(Beginning of The input)

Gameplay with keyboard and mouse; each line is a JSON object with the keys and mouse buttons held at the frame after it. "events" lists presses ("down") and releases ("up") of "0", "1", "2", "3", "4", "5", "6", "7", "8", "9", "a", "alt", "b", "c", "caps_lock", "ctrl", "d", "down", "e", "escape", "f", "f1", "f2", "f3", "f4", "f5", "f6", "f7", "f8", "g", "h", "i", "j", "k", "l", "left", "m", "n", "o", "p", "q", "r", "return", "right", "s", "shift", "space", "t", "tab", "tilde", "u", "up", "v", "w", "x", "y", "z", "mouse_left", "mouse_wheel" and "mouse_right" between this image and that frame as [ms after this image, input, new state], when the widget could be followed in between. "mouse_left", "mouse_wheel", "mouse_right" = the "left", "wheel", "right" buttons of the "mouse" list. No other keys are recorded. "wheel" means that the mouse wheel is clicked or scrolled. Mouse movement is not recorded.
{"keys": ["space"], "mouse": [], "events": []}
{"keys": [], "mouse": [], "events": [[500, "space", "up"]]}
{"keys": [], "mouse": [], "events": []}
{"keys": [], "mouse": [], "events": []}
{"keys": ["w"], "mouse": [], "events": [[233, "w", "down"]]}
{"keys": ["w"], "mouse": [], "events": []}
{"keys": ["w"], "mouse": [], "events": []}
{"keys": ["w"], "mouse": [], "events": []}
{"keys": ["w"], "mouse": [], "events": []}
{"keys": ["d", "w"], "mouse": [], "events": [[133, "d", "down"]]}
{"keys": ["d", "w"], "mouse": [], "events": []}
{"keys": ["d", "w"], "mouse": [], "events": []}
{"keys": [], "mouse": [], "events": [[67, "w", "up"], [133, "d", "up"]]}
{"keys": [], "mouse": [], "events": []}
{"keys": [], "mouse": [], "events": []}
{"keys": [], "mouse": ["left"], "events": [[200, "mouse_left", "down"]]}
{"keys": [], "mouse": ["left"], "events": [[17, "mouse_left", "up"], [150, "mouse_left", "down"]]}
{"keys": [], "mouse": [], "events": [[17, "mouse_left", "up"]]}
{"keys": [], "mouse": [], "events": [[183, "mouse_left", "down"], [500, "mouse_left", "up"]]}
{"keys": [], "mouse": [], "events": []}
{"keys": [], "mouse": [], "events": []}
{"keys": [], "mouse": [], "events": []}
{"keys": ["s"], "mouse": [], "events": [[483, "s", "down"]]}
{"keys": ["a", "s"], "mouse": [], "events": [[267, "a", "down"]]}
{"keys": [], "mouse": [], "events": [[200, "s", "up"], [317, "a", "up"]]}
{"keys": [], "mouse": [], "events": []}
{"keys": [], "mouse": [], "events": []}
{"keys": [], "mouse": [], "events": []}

(End of The input)

Description of the task: Give back the entries above precisely as they appear.

Output of the exercise:
Gameplay with keyboard and mouse; each line is a JSON object with the keys and mouse buttons held at the frame after it. "events" lists presses ("down") and releases ("up") of "0", "1", "2", "3", "4", "5", "6", "7", "8", "9", "a", "alt", "b", "c", "caps_lock", "ctrl", "d", "down", "e", "escape", "f", "f1", "f2", "f3", "f4", "f5", "f6", "f7", "f8", "g", "h", "i", "j", "k", "l", "left", "m", "n", "o", "p", "q", "r", "return", "right", "s", "shift", "space", "t", "tab", "tilde", "u", "up", "v", "w", "x", "y", "z", "mouse_left", "mouse_wheel" and "mouse_right" between this image and that frame as [ms after this image, input, new state], when the widget could be followed in between. "mouse_left", "mouse_wheel", "mouse_right" = the "left", "wheel", "right" buttons of the "mouse" list. No other keys are recorded. "wheel" means that the mouse wheel is clicked or scrolled. Mouse movement is not recorded.
{"keys": ["space"], "mouse": [], "events": []}
{"keys": [], "mouse": [], "events": [[500, "space", "up"]]}
{"keys": [], "mouse": [], "events": []}
{"keys": [], "mouse": [], "events": []}
{"keys": ["w"], "mouse": [], "events": [[233, "w", "down"]]}
{"keys": ["w"], "mouse": [], "events": []}
{"keys": ["w"], "mouse": [], "events": []}
{"keys": ["w"], "mouse": [], "events": []}
{"keys": ["w"], "mouse": [], "events": []}
{"keys": ["d", "w"], "mouse": [], "events": [[133, "d", "down"]]}
{"keys": ["d", "w"], "mouse": [], "events": []}
{"keys": ["d", "w"], "mouse": [], "events": []}
{"keys": [], "mouse": [], "events": [[67, "w", "up"], [133, "d", "up"]]}
{"keys": [], "mouse": [], "events": []}
{"keys": [], "mouse": [], "events": []}
{"keys": [], "mouse": ["left"], "events": [[200, "mouse_left", "down"]]}
{"keys": [], "mouse": ["left"], "events": [[17, "mouse_left", "up"], [150, "mouse_left", "down"]]}
{"keys": [], "mouse": [], "events": [[17, "mouse_left", "up"]]}
{"keys": [], "mouse": [], "events": [[183, "mouse_left", "down"], [500, "mouse_left", "up"]]}
{"keys": [], "mouse": [], "events": []}
{"keys": [], "mouse": [], "events": []}
{"keys": [], "mouse": [], "events": []}
{"keys": ["s"], "mouse": [], "events": [[483, "s", "down"]]}
{"keys": ["a", "s"], "mouse": [], "events": [[267, "a", "down"]]}
{"keys": [], "mouse": [], "events": [[200, "s", "up"], [317, "a", "up"]]}
{"keys": [], "mouse": [], "events": []}
{"keys": [], "mouse": [], "events": []}
{"keys": [], "mouse": [], "events": []}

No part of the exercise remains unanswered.